Deux artistes de BD se sont passionnés pour les anciennes affiches de prévention contre les accidents du travail. Plus ou
moins « gores », drôles et efficaces.
« Ça ne repousse pas ! » (1979) de Bernard Chadebec (« Trésors de l’INRS », de Cizo et Felder,
éd. Les Requins marteaux/INRS, avril 2012)
L’affiche est belle : une main stylisée, rouge, massive. A la place du majeur, une fine plante fleurit
timidement. Le message : les doigts, « ça ne repousse pas ! » Convaincant ? Pas vraiment.
C’est l’histoire du regard porté sur l’ouvrier que nous invite à découvrir cette anthologie d’affiches de la
prévention des risques au travail, « Trésors de l’Institut national de recherche et de sécurité » (INRS). Un vrai petit bijou
d’art graphique. Dans un écrin d’hypocrisie.
Co-édité par l’INRS et l’éditeur BD Les Requins marteaux, le livre rassemble des affiches réalisées entre les
années 40 et 80. Beaucoup ont été conçues par l’affichiste Bernard Chadebec et sont peu connues du grand public, mêmes si elles ont contribué à la renommée de l’INRS.
Le graphiste et dessinateur Cizo ainsi que l’auteur de BD Felder sont à l’origine du projet :
« Le terme “trésors” n’est pas une astuce. C’est vraiment ce que nous avons ressenti lorsque l’Institut
nous a donné accès à son fonds et que nous nous sommes retrouvés face à ces affiches.
L’ouvrier, ce grand enfant...
... ou ce petit animal !
« Toujours réfléchir avant d’agir » (1971) de Bernard Chadebec (« Trésors de l’INRS », de Cizo et Felder, éd. Les Requins marteaux/INRS, avril
2012)
« Choisir une protection adaptée » (1976) de
Bernard Chadebec (« Trésors de l’INRS », de Cizo et Felder, éd. Les Requins marteaux/INRS, avril 2012)
L’ouvrier, ce grand fautif...
... a-t-il les moyens de se protéger ?
« Sois prudent » (1954) de Max Dufour (« Trésors de l’INRS », de Cizo et Felder, éd. Les Requins marteaux/INRS, avril
2012)
« Pris avec la bague au doigt » (1977) de Bernard Chadebec (« Trésors de l’INRS », de Cizo et Felder,
éd. Les Requins marteaux/INRS, avril 2012 )
« Même le 110 volts peut tuer » (1973) de Bernard Chadebec (« Trésors de l’INRS », de Cizo et
Felder, éd. Les Requins marteaux/INRS, avril 2012)
L’ouvrier, ce complice...
... qu’on veut divertir
« N’encomcombrez pas les escaliers » (1984) de Nicolas Amodéo (« Trésors de l’INRS », de Cizo et Felder, éd. Les Requins marteaux/INRS, avril
2012)
« Port obligatoire » (1978) de Jean-Claude Bauer (« Trésors de l’INRS », de Cizo et Felder, éd. Les
Requins marteaux/INRS, avril 2012)
« Si, à l’hôpital, vous commencez à dire la vérité... »

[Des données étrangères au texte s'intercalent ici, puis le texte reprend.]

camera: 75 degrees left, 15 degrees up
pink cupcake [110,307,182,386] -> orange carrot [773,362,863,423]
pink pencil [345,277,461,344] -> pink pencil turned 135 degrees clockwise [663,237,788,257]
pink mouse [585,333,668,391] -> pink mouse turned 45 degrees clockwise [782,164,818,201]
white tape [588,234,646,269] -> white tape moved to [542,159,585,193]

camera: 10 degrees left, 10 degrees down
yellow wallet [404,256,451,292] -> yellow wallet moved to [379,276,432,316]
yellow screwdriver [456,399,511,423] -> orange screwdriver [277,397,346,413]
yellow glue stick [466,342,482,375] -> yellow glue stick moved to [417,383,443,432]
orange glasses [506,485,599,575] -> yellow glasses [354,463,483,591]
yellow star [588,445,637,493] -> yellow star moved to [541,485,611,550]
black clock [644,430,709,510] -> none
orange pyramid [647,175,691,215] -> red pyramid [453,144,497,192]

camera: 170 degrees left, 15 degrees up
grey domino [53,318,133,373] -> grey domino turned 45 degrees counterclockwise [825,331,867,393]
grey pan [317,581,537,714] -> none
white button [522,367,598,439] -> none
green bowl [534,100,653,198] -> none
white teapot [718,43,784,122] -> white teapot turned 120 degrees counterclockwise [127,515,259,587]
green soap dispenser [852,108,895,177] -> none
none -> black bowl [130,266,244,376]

Pour minorer les jours d’arrêt de travail, certaines entreprises sous-déclarent, et dissimulent les accidents
de travail. Dernièrement Spie Batignolles a été soupçonné et
Bouygues mis en cause sur le chantier de l’EPR à
Flamanville (Manche).
« Quand un intérimaire se blesse, le sous-traitant le tire par les bras et les pieds pour le
mettre à l’écart – comme dans les films –, l’embarque dans une camionnette, et déclare l’accident dans ses propres locaux.Et, si, à l’hôpital, vous commencez à dire la vérité, ce n’est pas la
peine de venir chercher du travail chez ce sous-traitant par la suite. Vous êtes grillés. Dans toute la région. »
Accidents du travail : quelques chiffres
658 000 accidents du travail avec arrêt ont été recensés en 2010, soit une hausse
de 1,1 % par rapport à 2009.
41 000 accidents graves (impliquant une incapacité permanente) en 2010.
529 accidents mortels du travail recensés en 2010, en baisse de 1,7% par rapport à
2009.
Les véhicules représentent la première cause identifiable de décès et le BTP concentre le plus grand
nombre d’accidents graves.
Source : Caisse nationale de l’assurance maladie des travailleurs salariés (CNAMTS).